Monday, September 18, 2006

Dr. Lincoln La Paz Unknowingly Handles a Chunk of 'Solid Metallic Uranium' Previously Thought To Be A Meteorite

Buried Treasure

Time Magazine
10-1-1951

Lincoln La Paz (Sml)      TEXAS Buried Treasure On a sunny afternoon in Dalhart, Texas last June, twelve-year-old Don Monroe and two friends were swinging Tarzan-like from a tree in a dusty alley back of Don's house. Don noticed a rock-like object half buried in the ground, dropped down to get it out of the way before somebody fell on it. When Don tried to dig it up, he got a surprise. Though only half as big as a small pie, it weighed about 30 Ibs.

Don lugged the mysterious find into the house of a neighbor, George Epperson, a Rock Island Railroad blacksmith. Epperson took it to the shop, but none of the other metalsmiths could tell him what it was. Under an emery wheel it sent off a shower of hot, brilliant sparks; an acetylene torch wouldn't melt it. On the Fourth of July, young Don and his friends found a use for their find: they took it out after dark and put on a fireworks display by knocking it with a hammer. "The only trouble was," said Don, "we burnt a lot of holes in our clothes."

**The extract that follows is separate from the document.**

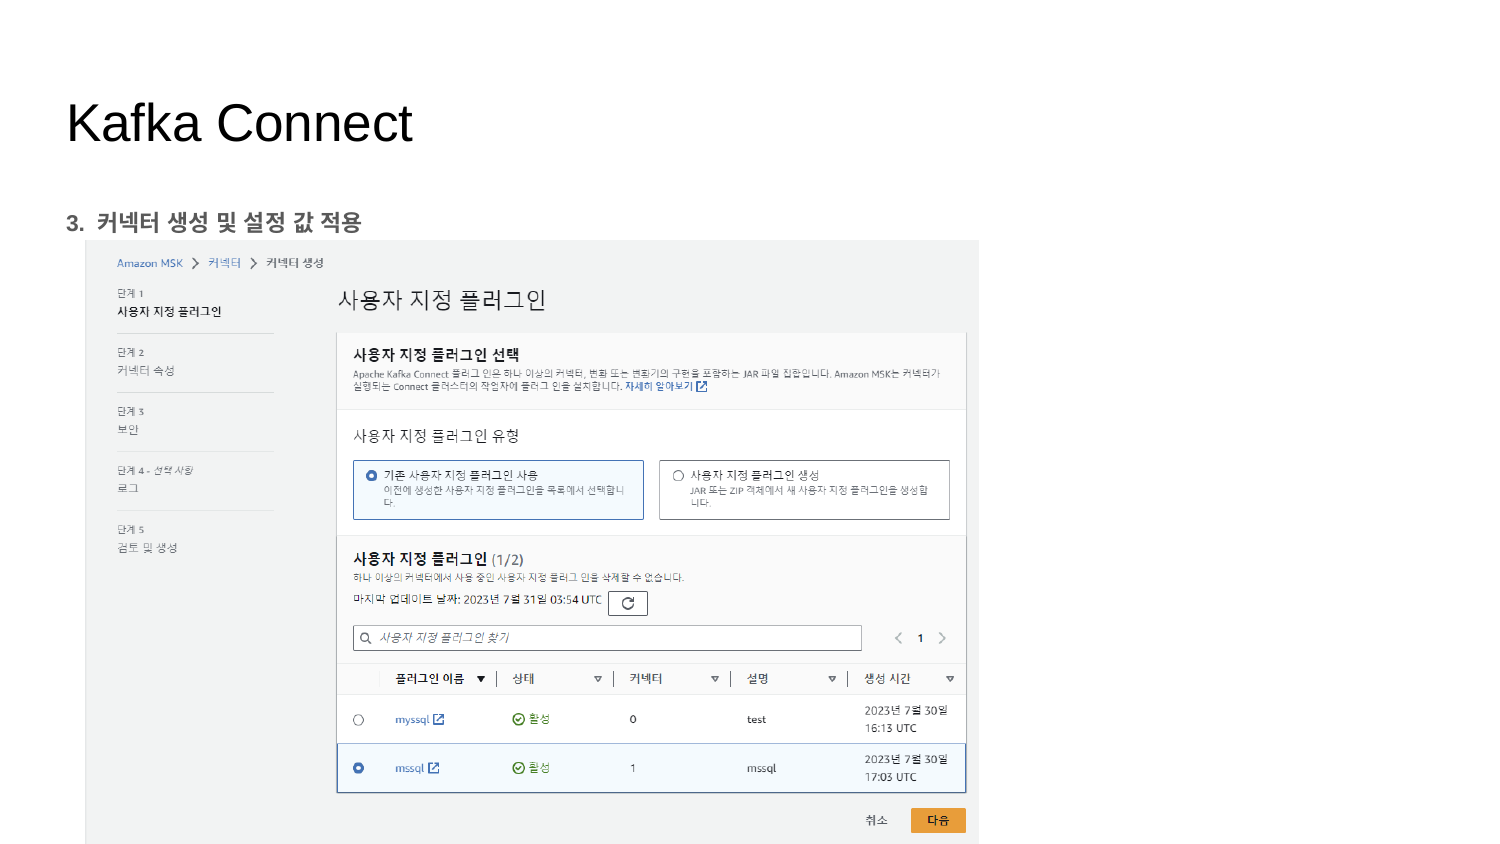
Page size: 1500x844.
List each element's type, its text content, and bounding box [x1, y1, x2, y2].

title Kafka Connect [51, 72, 1449, 167]
picture [81, 240, 980, 844]
list 3. 커넥터 생성 및 설정 값 적용 [51, 189, 1449, 750]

Suspicion Confirmed. The boys played with their strange toy for a couple of months, until they burned a hole in Mrs. Epperson's clothes, too. She then took Donald and the hunk of metal to Albert Law, editor of the Dalhart Texan. Law, in the belief that it might be a meteorite, sent it to the University of New Mexico to have it analyzed by Astronomer Lincoln La Paz, and his research associate, Mineralogist Carl W. Beck. With a vanadium steel chisel and a four-pound jackhammer, La Paz succeeded in breaking off a piece the size of a pea. Beck found that the substance had a density of 18.63 (density of lead: 11.34). A commercial chemist in Albuquerque confirmed their suspicions that the chunk was solid metallic uranium, which does not occur in nature, has to be refined from uranium ore by elaborate processes.

The chemist asked: "Have you been handling this stuff?" When he learned that they had, he advised them to get an immediate medical checkup. La Paz and Beck tried to hide their fear by kidding. Said Beck: "You're going to look good, focusing a telescope with your teeth." Countered La Paz: "And what will people think of one of the country's best bridge players shuffling cards with his elbows?"

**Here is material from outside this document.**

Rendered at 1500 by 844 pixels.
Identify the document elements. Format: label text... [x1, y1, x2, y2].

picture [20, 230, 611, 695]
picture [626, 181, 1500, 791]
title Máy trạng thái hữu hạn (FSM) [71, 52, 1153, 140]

Later, La Paz remembered: "We kept counting our fingers every few minutes."

At midnight they woke up a scientist formerly connected with the Los Alamos project, who examined the metal, confirmed the fact that it was uranium, and told them that they need not worry. Uranium's natural radioactivity is too slight to be dangerous.

Mystery Unsolved. Last week the hunk of uranium was in the hands of the Atomic Energy Commission. Where it came from and how it found its way to Dalhart were mysteries. But for Dalhart, the thrills were not yet over. The FBI, after poking around the town for days, found another piece of pure uranium weighing 64 Ibs. on a junk heap only three blocks from the scene of the first discovery. Estimates of the value of the 33-lb. chunk found by Don ranged from $1,500 to $100,000.